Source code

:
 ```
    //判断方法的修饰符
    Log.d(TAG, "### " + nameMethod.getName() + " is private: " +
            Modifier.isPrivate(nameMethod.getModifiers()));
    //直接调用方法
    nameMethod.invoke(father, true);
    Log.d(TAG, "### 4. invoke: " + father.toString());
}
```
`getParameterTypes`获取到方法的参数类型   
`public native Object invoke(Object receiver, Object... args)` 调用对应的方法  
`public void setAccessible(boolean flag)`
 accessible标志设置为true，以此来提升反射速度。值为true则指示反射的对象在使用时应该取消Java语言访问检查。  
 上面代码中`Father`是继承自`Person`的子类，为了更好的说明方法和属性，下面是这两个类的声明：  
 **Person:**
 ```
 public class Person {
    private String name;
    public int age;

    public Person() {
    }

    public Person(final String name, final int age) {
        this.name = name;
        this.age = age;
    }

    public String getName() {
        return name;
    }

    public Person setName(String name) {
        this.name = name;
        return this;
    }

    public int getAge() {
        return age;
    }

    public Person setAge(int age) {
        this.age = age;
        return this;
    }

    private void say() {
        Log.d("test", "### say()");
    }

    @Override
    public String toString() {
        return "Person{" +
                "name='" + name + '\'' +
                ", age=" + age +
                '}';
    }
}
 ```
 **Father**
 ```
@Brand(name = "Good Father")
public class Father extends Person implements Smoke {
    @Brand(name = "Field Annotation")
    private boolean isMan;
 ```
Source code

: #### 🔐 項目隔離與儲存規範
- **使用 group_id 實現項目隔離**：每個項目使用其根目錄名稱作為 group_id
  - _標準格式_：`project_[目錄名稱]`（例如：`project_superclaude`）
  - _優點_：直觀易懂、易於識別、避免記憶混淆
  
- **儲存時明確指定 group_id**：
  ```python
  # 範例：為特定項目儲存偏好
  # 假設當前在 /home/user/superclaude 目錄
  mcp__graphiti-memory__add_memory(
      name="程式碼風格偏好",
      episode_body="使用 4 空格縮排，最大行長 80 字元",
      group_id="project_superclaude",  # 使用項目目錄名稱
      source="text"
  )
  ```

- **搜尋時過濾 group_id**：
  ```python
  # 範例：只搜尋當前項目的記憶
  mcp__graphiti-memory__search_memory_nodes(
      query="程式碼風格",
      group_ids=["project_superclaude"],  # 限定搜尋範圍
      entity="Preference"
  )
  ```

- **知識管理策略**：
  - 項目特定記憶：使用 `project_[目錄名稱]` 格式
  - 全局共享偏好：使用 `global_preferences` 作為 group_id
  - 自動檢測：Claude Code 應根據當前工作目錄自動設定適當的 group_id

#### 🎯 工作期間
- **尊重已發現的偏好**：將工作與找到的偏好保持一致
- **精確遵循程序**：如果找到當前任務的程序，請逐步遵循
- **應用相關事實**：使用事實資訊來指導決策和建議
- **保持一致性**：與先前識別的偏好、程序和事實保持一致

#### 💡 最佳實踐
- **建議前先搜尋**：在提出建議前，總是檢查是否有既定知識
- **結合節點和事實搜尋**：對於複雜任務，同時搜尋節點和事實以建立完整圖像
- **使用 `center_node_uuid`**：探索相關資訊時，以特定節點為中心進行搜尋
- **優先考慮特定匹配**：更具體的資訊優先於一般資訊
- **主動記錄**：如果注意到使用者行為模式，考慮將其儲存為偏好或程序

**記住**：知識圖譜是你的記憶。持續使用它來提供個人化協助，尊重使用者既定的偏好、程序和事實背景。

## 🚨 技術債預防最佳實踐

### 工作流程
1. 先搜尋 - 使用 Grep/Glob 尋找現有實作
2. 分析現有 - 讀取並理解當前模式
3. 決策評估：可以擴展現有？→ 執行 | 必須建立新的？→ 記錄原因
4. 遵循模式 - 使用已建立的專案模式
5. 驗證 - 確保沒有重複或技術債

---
□ □ □ □ □ □ □
Line count for "getName": count the lines in the records above that contain this word, and write only the number.

2